> **Exercise task**:
Continue the notes on Cartan's criteria for Lie algebras, starting right after their final sentence.

> **Selected passage**:
Suppose $L$ is a complex solvable lie algebra. Then $L$ is solvable iff $\forall x,y,z\in L,k([x,y],z)=0$
Suppose $L$ is solvable. Then consider $ad:L\rightarrow gl(L)$. Note that $im(ad)$ is a quotient and homomorphism of $L$, hence solvable. So there exists a basis of $L$ such that $\forall w\in L$, $ad_w$ is upper triangular matrix. Hence $[ad_x,ad_y]$ is upper triangular matrix. Hence $[ad_x,ad_y]ad_z$ is is upper triangular matrix. So $Tr([ad_x,ad_y]ad_z)=0\implies k([x,y],z)=0$. Suppose $\forall x,y,z\in L,$ we have $k([x,y],z)=0$. We will show that $L'$ is nilpotent. Note that $w=[x,y]\in L'\implies k(w,z)=0$. We know that by jordan decomposition, $ad_w=(ad_w)_d +(ad_w)_n=W_d+W-n$. But note that $tr(W\cdot \overline{W_d})=tr(W_d\cdot \overline{W_d})=|\lambda_1|^2+\dots+|\lambda_m|^2$ and $\lambda_i$ is eigenvalue of $W$. But $tr(W\cdot \overline{W_d})= tr(ad_{[x,y]}\cdot ad_{\overline{w}_d})= 0.$ So the eigenvalues are $0$. So $L'$ is nilpotent. So $L$ is solvable.

Cartan’s criteria for semi simplicity

$W^{\perp}=\{x\in W|k(x,w)=0\forall w\in W\}$ where $k$ is the killing form and $W$ is subspace of lie algebra $L$.
If $I$ is ideal of $L$ then $I^{\perp}$ is ideal of $L$.
Let $x\in L$ and $j\in I^{\perp}$. We want to show $[j,x]\in I^{\perp}$. We want to show $$tr(ad_{[j,x]}\cdot ad_i)=0 \forall i\in I.$$ But we know that $$tr([a,b]c)=tr(a[b,c]).$$ So $$tr(ad_{[j,x]}\cdot ad_i)=tr(ad_j\cdot ad_{[x,i]})\text{ but } [x,i]\in I\implies tr(ad_j\cdot ad_{[x,i]})=0.$$
Suppose $L$ is a lie algebra over $\Bbb{C}$. Then $L$ is semi-simple $\iff$ $k$ is non-degenerate. That is if $x\ne 0\implies k(x,x)\ne 0.$
Suppose $L$ is semi-simple.So rad $L$ is $0$. So there is no solvable ideal of $L$. Note that $L\subset L$ is an ideal. Now take $x,y,z\in L^{\perp}\implies [x,y]\in (L^{\perp})'$. Note that $k([x,y],z)=0$ as $[x,y]\in L$. So $L^{\perp}$ is solvable (by the criterion) and ideal. So $L^{\perp}=0$. Hence $k$ is non-degenarate. \newline Other way: Say $L$ is not simple $\implies$ it has solvable ideals. Take $0\ne I\subset L$ a solvable ideal $\implies \exists N\in \Bbb{N}$ such that $I^{(N)}=0$ and $I^{(N-1)}\ne 0$. Let $A=I^{(N-1)}$. Now $\forall y\in I$ we have $$ad_aad_xad_a(y)=[a,[x,[a,y]]]=0\implies (ad_aad_x)^2=0$$$$\implies ad_a\cdot ad_x\text{ is nilpotent }\implies tr(ad_a\cdot ad_x)=0\implies k(a,x)=0\implies k(a,a)=0.$$

Why is it called semi-simple

Now, we will understand why it is called semi-simple!

> **Supplied information**:
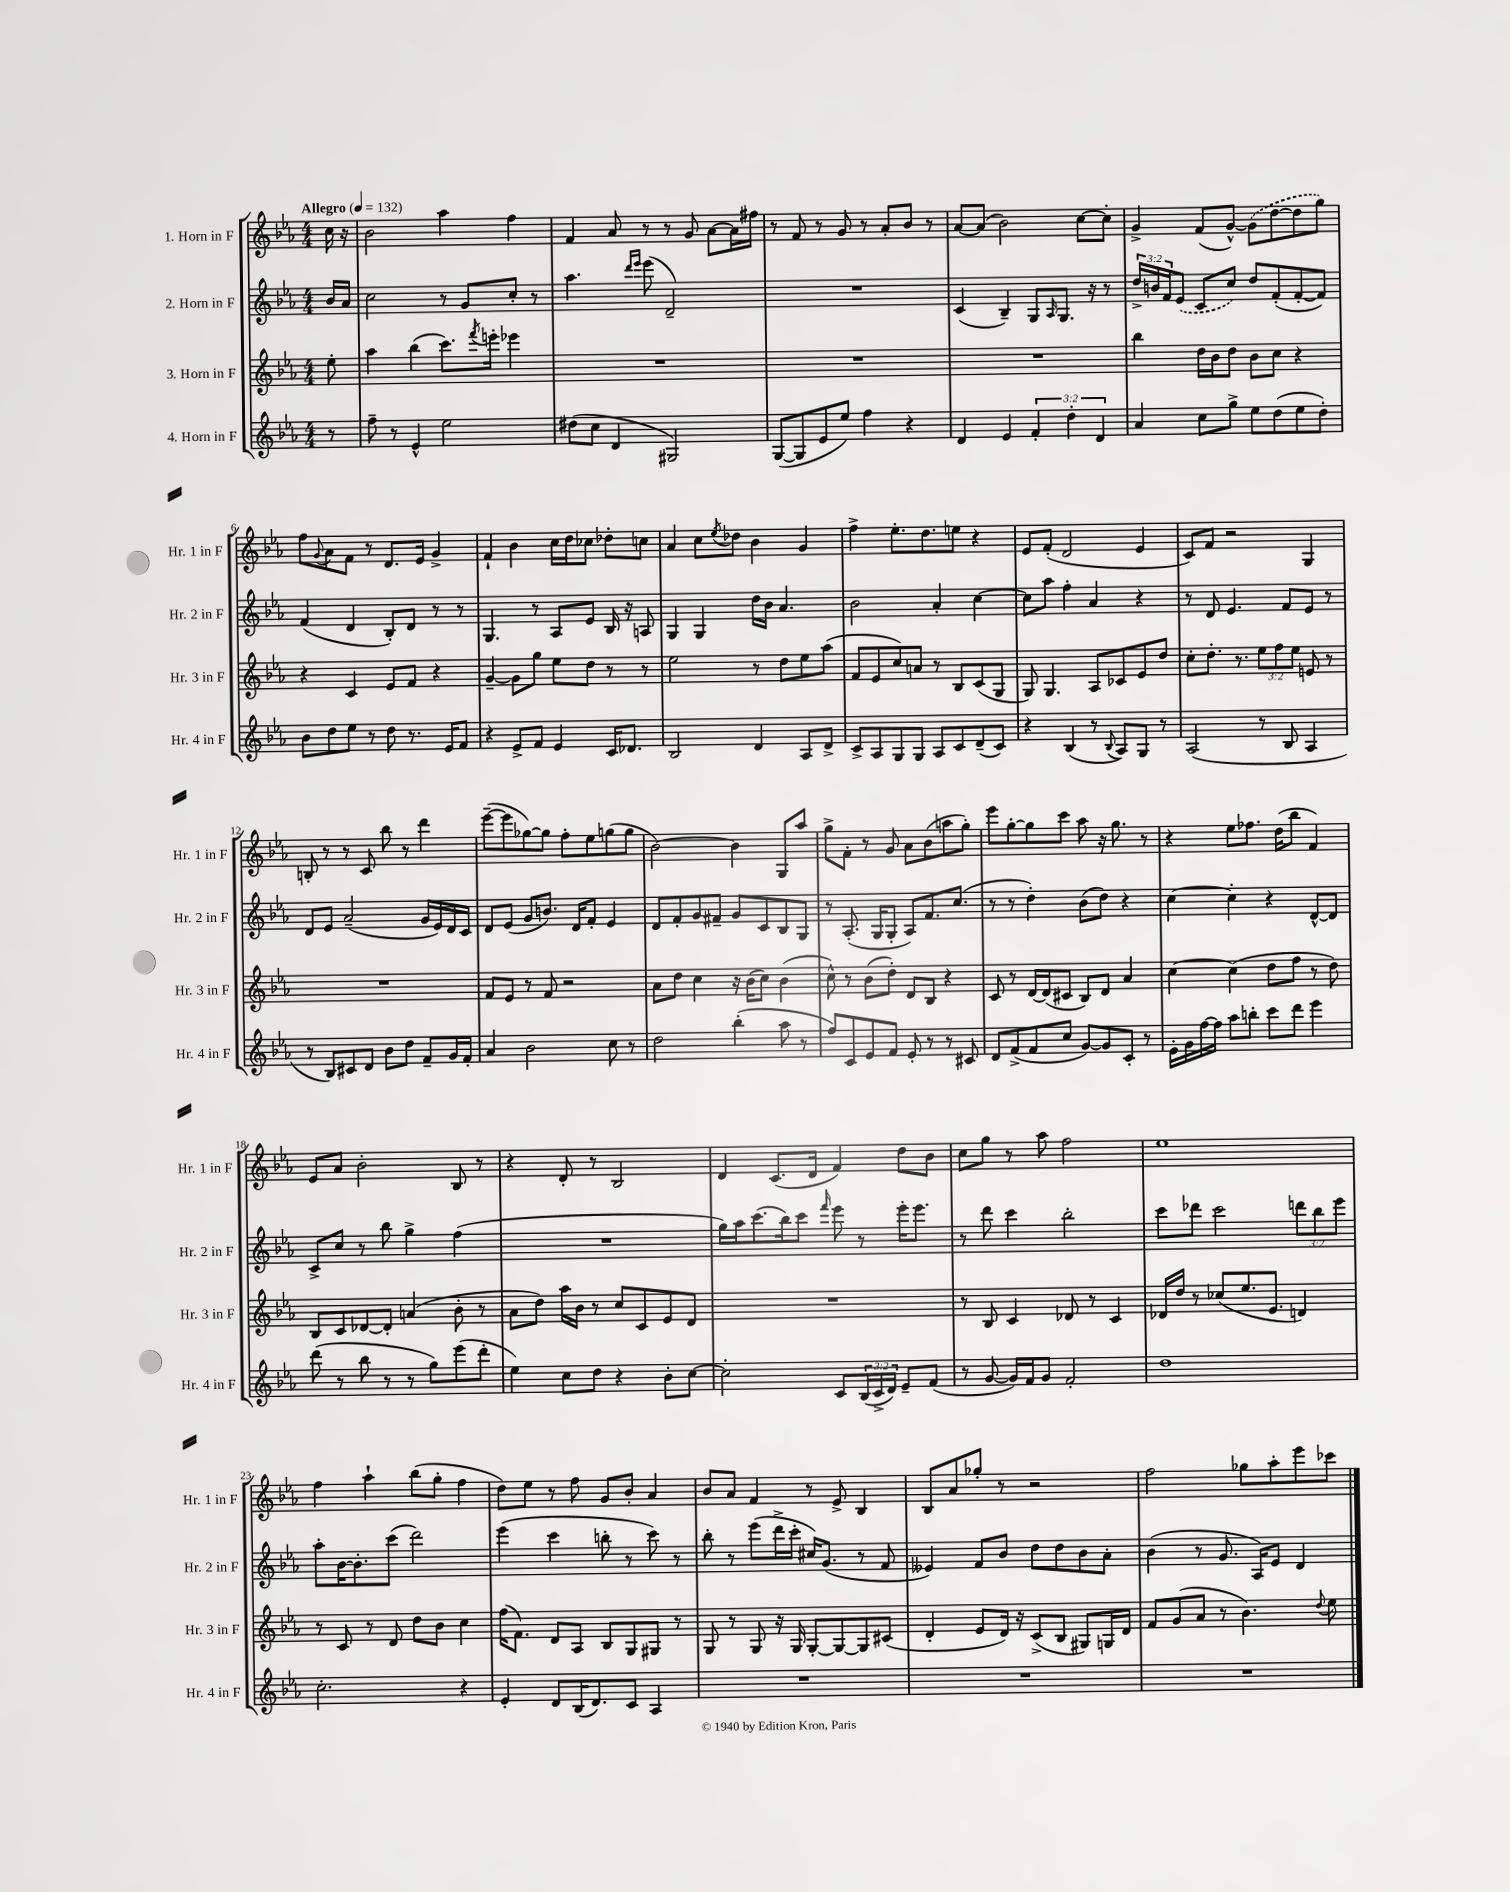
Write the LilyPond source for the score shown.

<<
\new StaffGroup <<
\new Staff = "s0" \with { instrumentName = "1. Horn in F" shortInstrumentName = "Hr. 1 in F" } {
    \clef treble \key ees \major \numericTimeSignature \time 4/4 \partial 8 \tempo "Allegro" 4 = 132
    c''16 r16 |
    bes'2 aes''4 f''4 |
    f'4 aes'8 r8 r8 g'8 aes'8~ aes'16 fis''16 |
    r8 f'8 r8 g'8 r8 aes'8-. bes'8 r8 |
    aes'8~ aes'8( bes'2) c''8~ c''8-. |
    g'4-> f'8( g'8~-^) \once \slurDashed g'8( d''8~ d''8 g''8) |
    f''8 \appoggiatura { g'8 } aes'8 f'8 r8 d'8. ees'16 g'4-> |
    f'4-! bes'4 c''16 d''16 ces''8 des''8-. c''8 |
    aes'4 c''8 \acciaccatura { ees''8 } des''8 bes'4 g'4 |
    f''4-> ees''8.-. d''8. e''8 r4 |
    ees'8 f'8-.( d'2 ees'4 |
    c'8) f'8 r2 g4 |
    b8-. r8 r8 c'8 bes''8 r8 d'''4 |
    ees'''8~--( ees'''8 ges''8~) ges''8 f''8-. ees''8 g''8( g''8 |
    bes'2~) bes'4 g8 aes''8 |
    g''8-> f'8-. r8 g'8 aes'8 bes'8( a''8 g''8-.) |
    ees'''8 g''8~-. g''8 c'''8 aes''8 r16 g''8. r8 |
    r4 ees''8 fes''8. d''16( bes''8 f'4) |
    ees'8 aes'8 bes'2-. bes8 r8 |
    r4 d'8-. r8 bes2 |
    d'4 c'8.( d'16 f'4) d''8 bes'8 |
    c''8 g''8 r8 aes''8 f''2 |
    ees''1 |
    f''4 aes''4-! bes''8( g''8-. f''4 |
    d''8) ees''8 r8 f''8 g'8 bes'8-. aes'4 |
    bes'8 aes'8 f'4 r8 ees'8-> bes4 |
    bes8 aes'8 ges''8-. r8 r2 |
    f''2 ges''8 aes''8-. ees'''8 ces'''8 \bar "|." |
}
\new Staff = "s1" \with { instrumentName = "2. Horn in F" shortInstrumentName = "Hr. 2 in F" } {
    \clef treble \key ees \major \numericTimeSignature \time 4/4 \override Staff.TupletNumber.text = #tuplet-number::calc-fraction-text \partial 8
    bes'16 aes'16 |
    c''2 r8 g'8 c''8-. r8 |
    aes''4. \grace { d'''16 ees'''16 } ees'''8( d'2--) |
    R1 |
    c'4( bes4--) g8 \grace { aes16 } g8. r16 r8 |
    \tuplet 3/2 { d''16-> b'16 f'16 } \once \slurDashed ees'8( c'8 c''8) d''8 f'8-.( f'8~-. f'8) |
    f'4( d'4 bes8-.) d'8 r8 r8 |
    g4. r8 aes8 ees'8 bes16 r16 a8 |
    g4 g4 d''16 bes'16 aes'4. |
    bes'2 aes'4-. c''4~ |
    c''8 aes''8 f''4-. aes'4 r4 |
    r8 d'8 ees'4. f'8 ees'8 r8 |
    d'8 ees'8 aes'2--( g'16 ees'16) d'16 c'16 |
    d'8 ees'8( g'8 b'8.) d'16 f'8-. ees'4 |
    d'8 f'8-. g'8 fis'8-- g'8 c'8 bes8 g8 |
    r8 aes8.-.( g16 g8-. aes8) f'8. c''8.( |
    r8 r8 d''4-.) bes'8( d''8) r4 |
    c''4~ c''4-. r4 d'8~-^ d'8 |
    c'8-> c''8 r8 bes''8 g''4-> f''4( |
    R1 |
    g''16) aes''16 c'''8.( bes''16) c'''8 \grace { f'''16 } ees'''8 r8 ees'''16-. ees'''8. |
    r8 d'''8 c'''4 bes''2-. |
    c'''8 des'''8 c'''2 \tuplet 3/2 { d'''8 bes''8 ees'''8 } |
    aes''8-. bes'16~ bes'8.-. c'''8( d'''2) |
    ees'''4( c'''4 b''8-. r8 c'''8) r8 |
    bes''8-. r8 ees'''8( d'''16-> c'''16-. cis''16) g'8.( r8 f'8 |
    eeses'4) f'8 bes'8 d''8 d''8 bes'8 aes'8-. |
    bes'4( r8 g'8. aes16) ees'8 d'4 \bar "|." |
}
\new Staff = "s2" \with { instrumentName = "3. Horn in F" shortInstrumentName = "Hr. 3 in F" } {
    \clef treble \key ees \major \numericTimeSignature \time 4/4 \override Staff.TupletNumber.text = #tuplet-number::calc-fraction-text \partial 8
    ees''8-. |
    aes''4 bes''4( c'''8.) \acciaccatura { f'''8 } e'''16-. ees'''4 |
    R1 |
    R1 |
    R1 |
    bes''4 d''16 bes'16 d''8 bes'8 c''8 r4 |
    r4 c'4 ees'8 f'8 r4 |
    g'4~-- g'8 g''8 ees''8 d''8 r8 r8 |
    ees''2 r8 d''8 ees''8 aes''8( |
    f'8 ees'8 c''8) a'8 r8 bes8 c'8( g8 |
    g8) g4. aes8 ces'8 ees'8 d''8 |
    c''8-. d''8.-. r8. \tuplet 3/2 { ees''8 f''8 ees''8 } e'8 r8 |
    R1 |
    f'8 ees'8 r8 f'8 r2 |
    aes'8 d''8 c''4 r16 bes'16( c''8) bes'4( |
    c''8-^) r8 bes'8( d''8-.) d'8 bes8 r4 |
    c'8 r8 d'16~ d'16( cis'8 bes8) d'8 aes'4 |
    c''4~ c''4( d''8 f''8 r8 d''8) |
    bes8 c'8 des'8~ des'8-. a'4( bes'8-. r8 |
    aes'8 d''8) aes''16 bes'16 r8 c''8 c'8 ees'8 d'8 |
    R1 |
    r8 bes8 c'4 des'8 r8 c'4 |
    des'16 d''16 r8 ces''8( ees''8. ees'8. d'4) |
    r8 c'8 r8 d'8 d''8 bes'8 c''4 |
    f''16( f'8.) d'8 aes8 bes8 g8 gis8 r8 |
    g8 r8 g8 r16 g16 g8~-. g8~ g8 cis'8( |
    d'4-. ees'8 d'16) r16 c'8->( bes8 gis8) g16 d'16 |
    f'8 g'8( aes'8 r8 bes'4.) \appoggiatura { d''8 } ees''8 \bar "|." |
}
\new Staff = "s3" \with { instrumentName = "4. Horn in F" shortInstrumentName = "Hr. 4 in F" } {
    \clef treble \key ees \major \numericTimeSignature \time 4/4 \override Staff.TupletNumber.text = #tuplet-number::calc-fraction-text \partial 8
    r8 |
    f''8-- r8 ees'4-^ ees''2 |
    dis''8( c''8 d'4 gis2) |
    g8~( g8 ees'8 ees''8) f''4 r4 |
    d'4 ees'4 \tuplet 3/2 { f'4-. d''4-. d'4 } |
    aes'4 c''8 g''8-> ees''8 d''8( ees''8 d''8-.) |
    bes'8 d''8 ees''8 r8 d''8 r8. ees'16 f'8 |
    r4 ees'8-> f'8 ees'4 c'16 des'8. |
    bes2 d'4 aes8 d'8-> |
    c'8-> aes8 g8 g8 aes8 c'8 d'8--( c'8) |
    r4 bes4( r8 \appoggiatura { bes8 } aes8) g8 r8 |
    aes2( r8 bes8 aes4 |
    r8 bes8) cis'8 d'8 bes'8 d''8 f'8-- g'16 f'16-. |
    aes'4 bes'2 c''8 r8 |
    d''2 bes''4-.( aes''8 r8 |
    f''8) c'8 ees'8 f'8 ees'8-. r8 r8 cis'8 |
    d'8 f'8->( f'8 c''8 g'8~) g'8 c'8-. r8 |
    ees'16-. g'16 f''16~ f''16 aes''8 b''8-. c'''8 d'''8 ees'''4 |
    d'''8( r8 bes''8 r8 r8 g''8) ees'''8( d'''8-. |
    ees''4) c''8 d''8 r4 bes'8-. c''8~ |
    c''2-. c'8 \tuplet 3/2 { bes16( c'16-> d'16) } ees'8-- f'8( |
    r8 g'8~ g'16) f'16 g'8 f'2-. |
    d''1 |
    c''2.-. r4 |
    ees'4-. d'8 bes16( d'8.) c'8 aes4 |
    R1 |
    R1 |
    R1 \bar "|." |
}
>>
>>
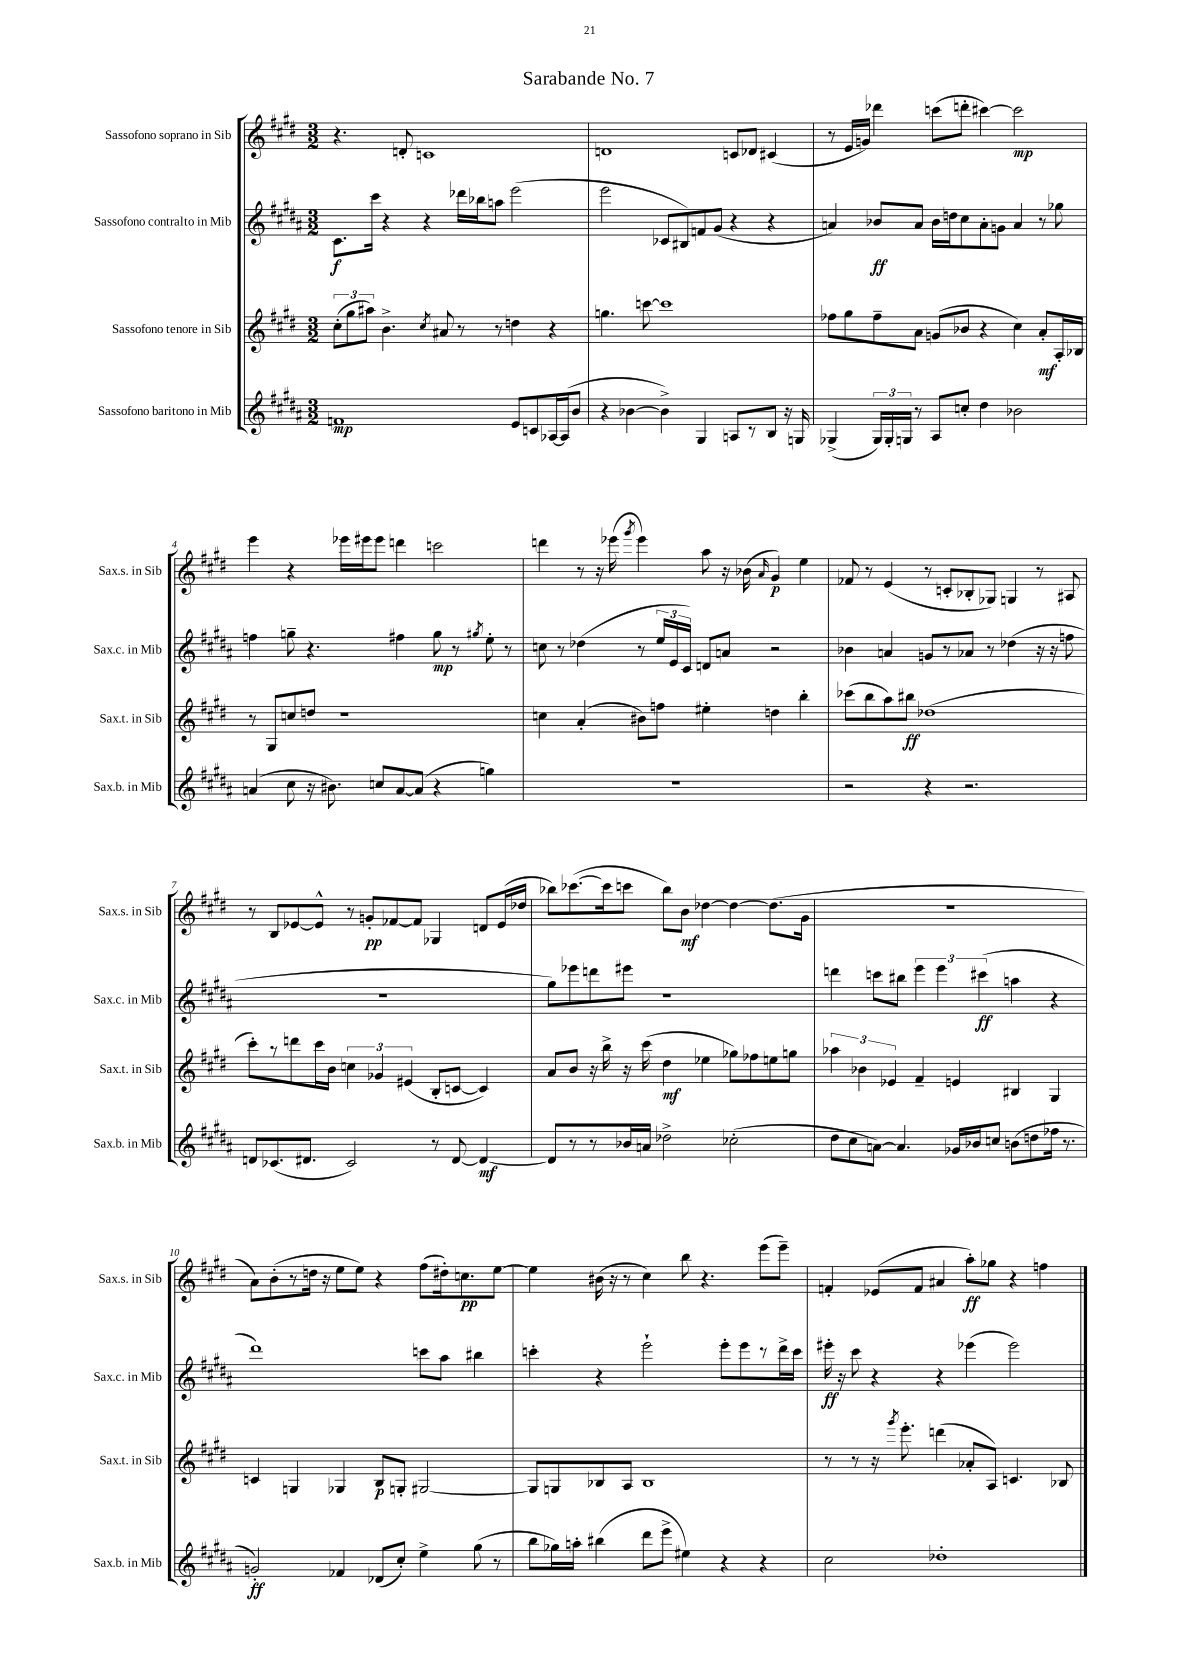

> **Result of this exercise**:
Let $L$ is a lie algebra over $\Bbb{C}$. Then $L$ is semisimple $\implies \exists$ simple ideals $L_1,\dots, L_n\subset L$ such that $L=L_1\bigoplus\dots \bigoplus L_n$.
We do induction on dim $L$. Base case: dim $L=1\implies L$ is simple. Say for all lie algebras of dim $\le m-1$, the statement holds and dim $L=m$. Let $I\subset L$ be ideal of $L$ and minimal dimension. If $I=L$ then $L$ is simple. If $I\ne L$ then we have the following claim.
$$L=I\bigoplus I^{\perp}, I,I^{\perp}\text{ are semi-simple }.$$
Note that $$x\ne 0\in I\cap I^{\perp}\implies k(x,x)=0\implies k \text{ is degenerate}\implies x =0.$$ Note that $I,I^{\perp}$ commute. $$[x,w]\in I,I^{\perp}\implies [x,w]=0\forall x,w \in I,I^{\perp}.$$ Note that $L=I+I^{\perp}$ as $I\rightarrow I\rightarrow \Bbb{C}$ is isomorphism. So $V\rightarrow I\rightarrow \Bbb{C}$ is surjective and kernel is $I^{\perp}$. And dimensions follow! They are semi-simple, because suppose $J\subset I$ is a solvable ideal. Then $$[J,I^{\perp}]\subset [I,I^{\perp}]=0\implies J\subset I^{\perp} \text{ and solvable}.$$ Not possible. So both are semi-simple.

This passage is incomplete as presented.